Rigorous self-examination cannot occur simply by turning inward; genetic counseling students must also have some opportunity, however limited due to the inevitable time constraints of training, to soak up some of the lessons from the decades of discourse on the moral issues related to genetic counseling. To further disability awareness and student self-awareness, we need content that links past and present, that baffles and inspires, that concretizes differences while recalling our shared vulnerabilities as embodied beings.

The actions that the genetic counseling profession has taken thus far in addressing balanced language in genetic counseling sessions and increasing interactions between people with disabilities and genetic counselors may be viewed as the first indication that the framework of solidarity informs, albeit unacknowledged, the decision-making of the genetic counseling community . These changes may indeed enhance reproductive autonomy, but to recognize solidarity as a tacit value (Jennings and Dawson 2015) is to enlarge the framework that structures the moral imagination of the genetic counseling profession in a way that points to the relational underpinnings of autonomy.

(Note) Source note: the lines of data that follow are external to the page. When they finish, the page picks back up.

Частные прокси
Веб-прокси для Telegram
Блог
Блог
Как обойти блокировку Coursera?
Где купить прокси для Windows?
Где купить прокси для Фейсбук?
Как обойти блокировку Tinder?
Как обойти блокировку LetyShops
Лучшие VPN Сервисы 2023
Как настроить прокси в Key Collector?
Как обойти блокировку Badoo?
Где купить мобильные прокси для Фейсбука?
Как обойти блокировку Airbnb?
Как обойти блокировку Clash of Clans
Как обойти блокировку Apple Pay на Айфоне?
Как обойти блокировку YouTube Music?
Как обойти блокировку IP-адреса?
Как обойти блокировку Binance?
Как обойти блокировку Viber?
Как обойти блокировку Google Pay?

To see what was previously hidden opens the possibility of envisioning alternative forms of moral learning. For instance, Jennings and Dawson refer to ‘standing up beside’ as the fundamental posture of solidarity, and they name three additional aspects that trace the evolution of possible growth: Standing up for, standing up with, and standing up as. While the distance to the kind of identification indicated by the preposition ‘as’ is a long way off and perhaps not desirable as a goal, the genetic counseling profession has been working on taking a public stand in response to calls from the disability community. The genetic counseling community has already begun the work of ‘standing beside’ the disability community: Recruiting individuals to genetic counseling programs and genetic counseling training program advisory boards who have disabilities or have cared for someone with a disability (Shakespeare et al. 2009; Madeo et al. 2011), working with advocacy groups, and getting to know individuals with disabilities outside clinical contexts, are all instances of moving closer, of positioning ourselves in a shared space. To stand beside each other in the future, to become fit for collaboration, is to also to recall the temporal relations that shape present positions. Perhaps we can further the lateral movement already begun by also stepping back, zooming out, and recalling the past as we reflect on what implicit habits of thought structure decision-making and constrain visions for the future.